I typed at 117 words per minute with an accuracy of 93% on the 10FastFingers.com typing test, both of which are slightly below my 119 wpm and 95% accuracy averages.
There's something undeniably mesmerizing about good RGB lighting, and the EVO17-S has it. The individually lit keys can be controlled using Origin's Control Center 3.0 program, where I spend way too much time going through the different lighting effects and customizing them further with various speeds and brightness.
There a slight sticky feeling to the EVO17-S' 4.1 x 2.3-inch touchpad that made me search around my desk for the nearest mouse. That said, the surface didn't prevent me from executing Windows 10 gestures, like pinch to zoom or two-finger scroll.
The bottom-firing speakers on the EVO17-S pack a serious punch and easily filled a medium-size room. However, at max volume, they struggled with high notes; I could feel my ears trying to block out the piercing sound of the electric guitar in Her's "What Once Was."
Those high notes were much more bearable after I dropped the volume to around 50% and used the EQ feature in the Sound Blaster Connect program to smoothen them out. Unfortunately, the app didn't do anything to add weight to the speaker's lacking low end, which made drum hits sound splashy in Rae Sremmurd's song "Guatemala."
The speakers were loud enough to drown out the EVO17-S' loud fans when I played Middle-earth: Shadow of War. The audio was so crisp that I could hear the footsteps of a nearby Orc and then get the added satisfaction of hearing the clean slicing sound of my steel blade as it pierced through my enemy's flesh.
Gaming, graphics and VR
Armed with a mighty Nvidia GeForce RTX 2080 Max-Q GPU with 8GB of VRAM, the EVO17-S played Middle-earth: Shadow of War at a steady 81 frames per second as I slashed my way through hordes of enemy Orcs.
On the Rise of the Tomb Raider benchmark, the EVO17-S reached 67 fps, topping the Legion Y740 (64 fps), GS75 Stealth (65 fps) and premium-gaming-laptop average (65 fps) and falling only to the Blade Pro 17 (72 fps).
The EVO17-S did similarly well on the Hitman test, reaching 105 fps. However, this time, the Legion Y740 (106 fps) had the edge, along with the Blade Pro 17 (110 fps) and the gaming average (108 fps). The superslim GS75 Stealth mustered only 96 fps.
On the Grand Theft Auto V test, the EVO17-S again did a nice job, reaching 82 fps, which is better than the showings from the Legion Y740 (78 fps) and the GS75 Stealth (77 fps) as well as the premium-gaming-laptop average (77 fps). However, the Blade Pro 17 maintained an impressive 92 fps.
As expected, the EVO17-S nabbed a maximum score of 11 on the SteamVR Performance Test, which means it's more than ready to play the latest virtual reality games.

EXTRACTED MATERIAL:
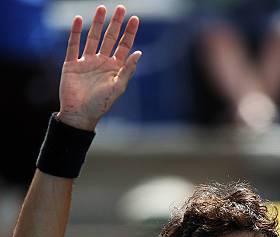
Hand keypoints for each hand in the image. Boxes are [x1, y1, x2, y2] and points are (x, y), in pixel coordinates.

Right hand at [57, 4, 140, 130]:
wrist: (79, 115)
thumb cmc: (100, 105)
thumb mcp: (117, 88)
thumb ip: (127, 70)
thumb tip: (138, 53)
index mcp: (114, 68)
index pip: (124, 46)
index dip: (129, 33)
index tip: (135, 19)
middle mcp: (101, 62)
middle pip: (109, 38)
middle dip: (115, 23)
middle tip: (121, 8)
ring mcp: (86, 62)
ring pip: (92, 38)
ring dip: (97, 23)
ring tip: (102, 8)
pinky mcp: (71, 64)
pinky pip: (73, 45)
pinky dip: (76, 32)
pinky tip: (79, 20)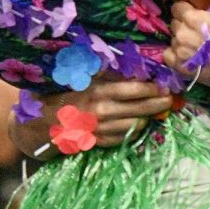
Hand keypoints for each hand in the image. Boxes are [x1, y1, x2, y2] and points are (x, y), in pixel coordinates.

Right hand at [11, 76, 173, 155]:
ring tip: (160, 109)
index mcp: (98, 93)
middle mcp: (102, 112)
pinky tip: (141, 122)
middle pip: (140, 108)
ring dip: (149, 117)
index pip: (134, 90)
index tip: (165, 84)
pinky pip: (124, 137)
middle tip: (170, 98)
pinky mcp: (99, 143)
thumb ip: (102, 72)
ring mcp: (102, 130)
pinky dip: (135, 129)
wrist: (39, 124)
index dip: (153, 87)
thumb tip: (128, 66)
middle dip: (158, 103)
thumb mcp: (78, 77)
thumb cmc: (58, 94)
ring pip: (136, 124)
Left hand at [164, 0, 209, 96]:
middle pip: (175, 23)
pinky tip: (190, 55)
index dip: (187, 10)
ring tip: (198, 45)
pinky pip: (168, 55)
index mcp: (194, 19)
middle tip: (201, 32)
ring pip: (173, 39)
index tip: (198, 16)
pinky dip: (176, 54)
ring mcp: (180, 52)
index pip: (178, 7)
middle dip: (185, 25)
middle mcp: (183, 35)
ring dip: (183, 40)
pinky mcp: (179, 67)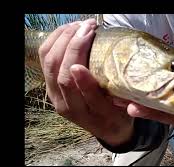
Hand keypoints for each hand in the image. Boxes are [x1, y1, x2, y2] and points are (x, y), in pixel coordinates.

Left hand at [38, 19, 133, 145]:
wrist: (108, 129)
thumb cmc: (118, 117)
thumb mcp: (123, 109)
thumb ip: (117, 95)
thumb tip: (115, 72)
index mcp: (82, 111)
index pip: (71, 83)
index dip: (77, 57)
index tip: (89, 36)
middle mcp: (63, 104)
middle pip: (57, 69)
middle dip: (71, 42)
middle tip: (89, 26)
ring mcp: (54, 94)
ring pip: (48, 62)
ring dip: (61, 39)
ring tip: (79, 26)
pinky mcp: (51, 86)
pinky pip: (45, 60)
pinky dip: (54, 42)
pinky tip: (68, 32)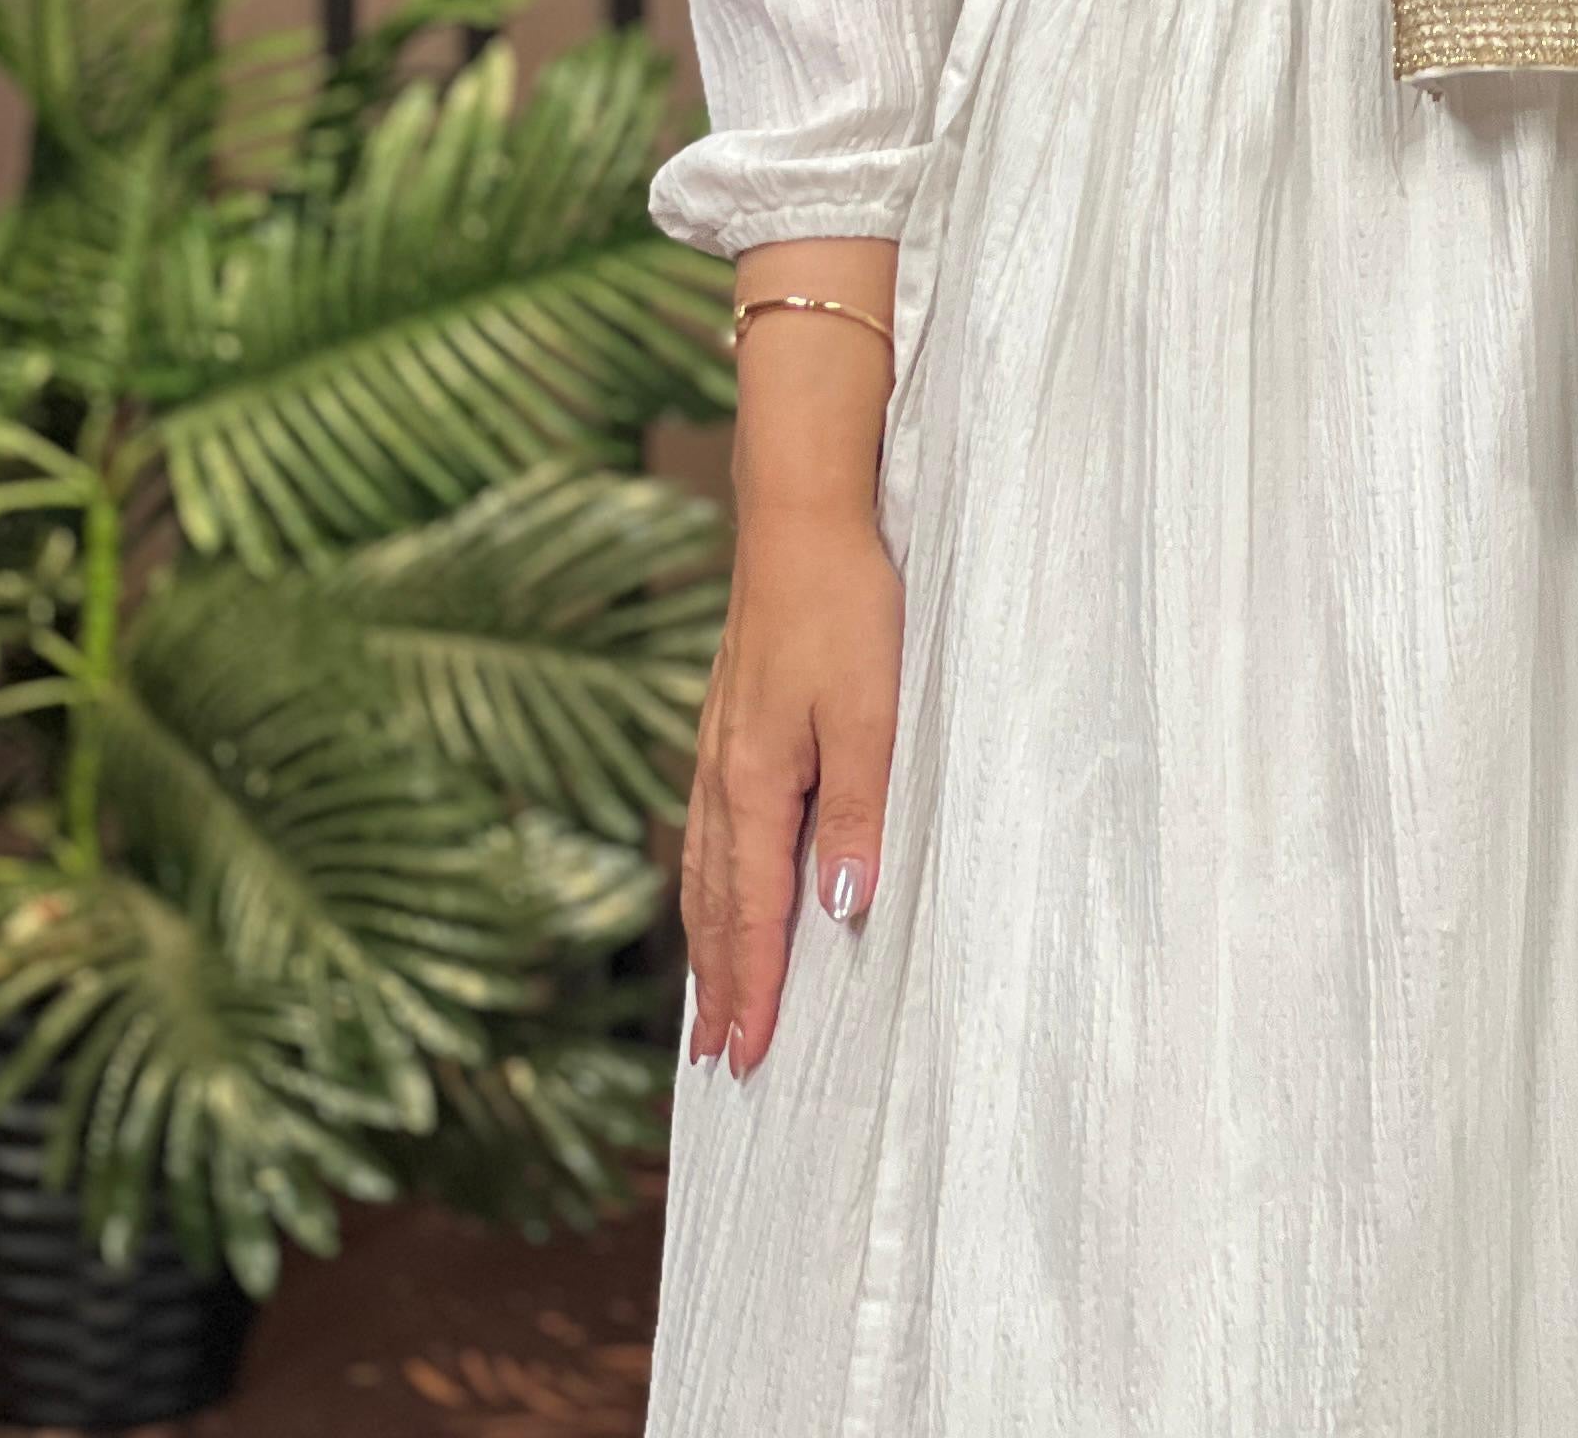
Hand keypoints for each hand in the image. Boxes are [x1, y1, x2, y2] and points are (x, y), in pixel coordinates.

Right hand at [683, 242, 903, 1074]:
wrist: (801, 515)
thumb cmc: (846, 608)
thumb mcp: (871, 711)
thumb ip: (856, 814)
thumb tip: (839, 916)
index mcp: (755, 782)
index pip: (754, 913)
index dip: (753, 990)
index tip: (746, 1062)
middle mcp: (723, 775)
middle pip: (716, 904)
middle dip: (719, 985)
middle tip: (719, 1062)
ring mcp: (718, 746)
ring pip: (707, 868)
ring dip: (709, 941)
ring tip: (710, 1002)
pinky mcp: (729, 721)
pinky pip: (712, 828)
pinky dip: (711, 882)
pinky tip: (718, 887)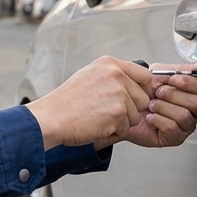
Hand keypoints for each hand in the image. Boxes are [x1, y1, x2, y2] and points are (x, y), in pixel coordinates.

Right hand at [26, 57, 152, 149]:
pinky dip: (112, 132)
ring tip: (98, 118)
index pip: (145, 75)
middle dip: (130, 110)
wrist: (51, 117)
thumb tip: (133, 83)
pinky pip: (125, 128)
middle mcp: (117, 75)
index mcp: (110, 64)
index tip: (131, 98)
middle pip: (143, 98)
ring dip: (121, 122)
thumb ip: (113, 77)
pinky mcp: (118, 113)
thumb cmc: (66, 102)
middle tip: (106, 111)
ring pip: (135, 115)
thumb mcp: (89, 76)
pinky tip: (96, 125)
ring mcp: (119, 94)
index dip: (140, 90)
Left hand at [123, 61, 196, 147]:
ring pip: (184, 116)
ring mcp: (185, 125)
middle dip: (173, 95)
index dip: (190, 83)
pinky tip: (150, 117)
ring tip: (152, 105)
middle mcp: (193, 111)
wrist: (125, 104)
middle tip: (158, 93)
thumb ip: (184, 69)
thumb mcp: (162, 73)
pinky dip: (157, 119)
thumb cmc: (143, 91)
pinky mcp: (174, 138)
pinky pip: (172, 128)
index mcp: (194, 93)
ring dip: (163, 107)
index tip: (173, 79)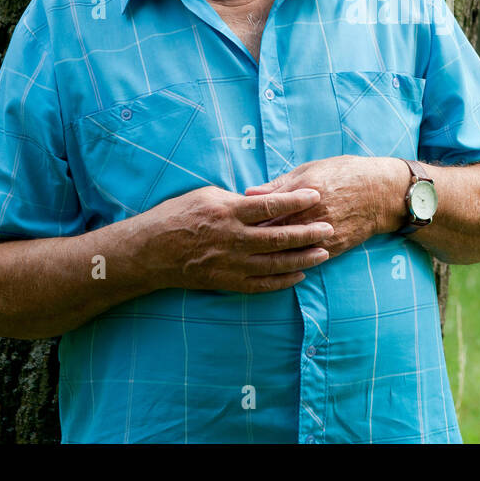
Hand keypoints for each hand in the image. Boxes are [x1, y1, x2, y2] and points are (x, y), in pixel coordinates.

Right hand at [141, 184, 335, 293]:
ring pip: (274, 263)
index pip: (269, 205)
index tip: (315, 195)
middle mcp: (232, 239)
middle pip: (278, 237)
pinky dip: (281, 281)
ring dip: (301, 258)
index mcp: (228, 212)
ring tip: (323, 253)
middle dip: (307, 232)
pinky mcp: (226, 281)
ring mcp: (230, 263)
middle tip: (329, 227)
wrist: (149, 251)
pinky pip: (260, 284)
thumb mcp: (207, 197)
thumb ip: (238, 200)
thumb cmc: (177, 216)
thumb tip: (264, 199)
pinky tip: (298, 275)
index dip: (295, 200)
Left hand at [243, 156, 408, 258]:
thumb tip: (248, 193)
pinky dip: (290, 264)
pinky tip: (275, 266)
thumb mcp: (310, 169)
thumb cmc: (344, 173)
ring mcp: (322, 234)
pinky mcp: (333, 247)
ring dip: (268, 256)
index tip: (230, 226)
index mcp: (302, 192)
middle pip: (272, 234)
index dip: (245, 221)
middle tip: (232, 246)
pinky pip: (306, 260)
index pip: (266, 212)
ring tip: (249, 258)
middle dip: (252, 242)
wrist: (381, 191)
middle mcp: (311, 215)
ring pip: (288, 252)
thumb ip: (278, 185)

TO DO: Translate this sentence from the laptop review into Spanish: "As expected, the EVO17-S nabbed a maximum score of 11 on the SteamVR Performance Test, which means it's more than ready to play the latest virtual reality games."

RESPONSE BOX: Como era de esperar, el EVO17-S obtuvo la puntuación máxima de 11 en el SteamVR Performance Test, lo que significa que está más que preparado para ejecutar los juegos de realidad virtual más recientes.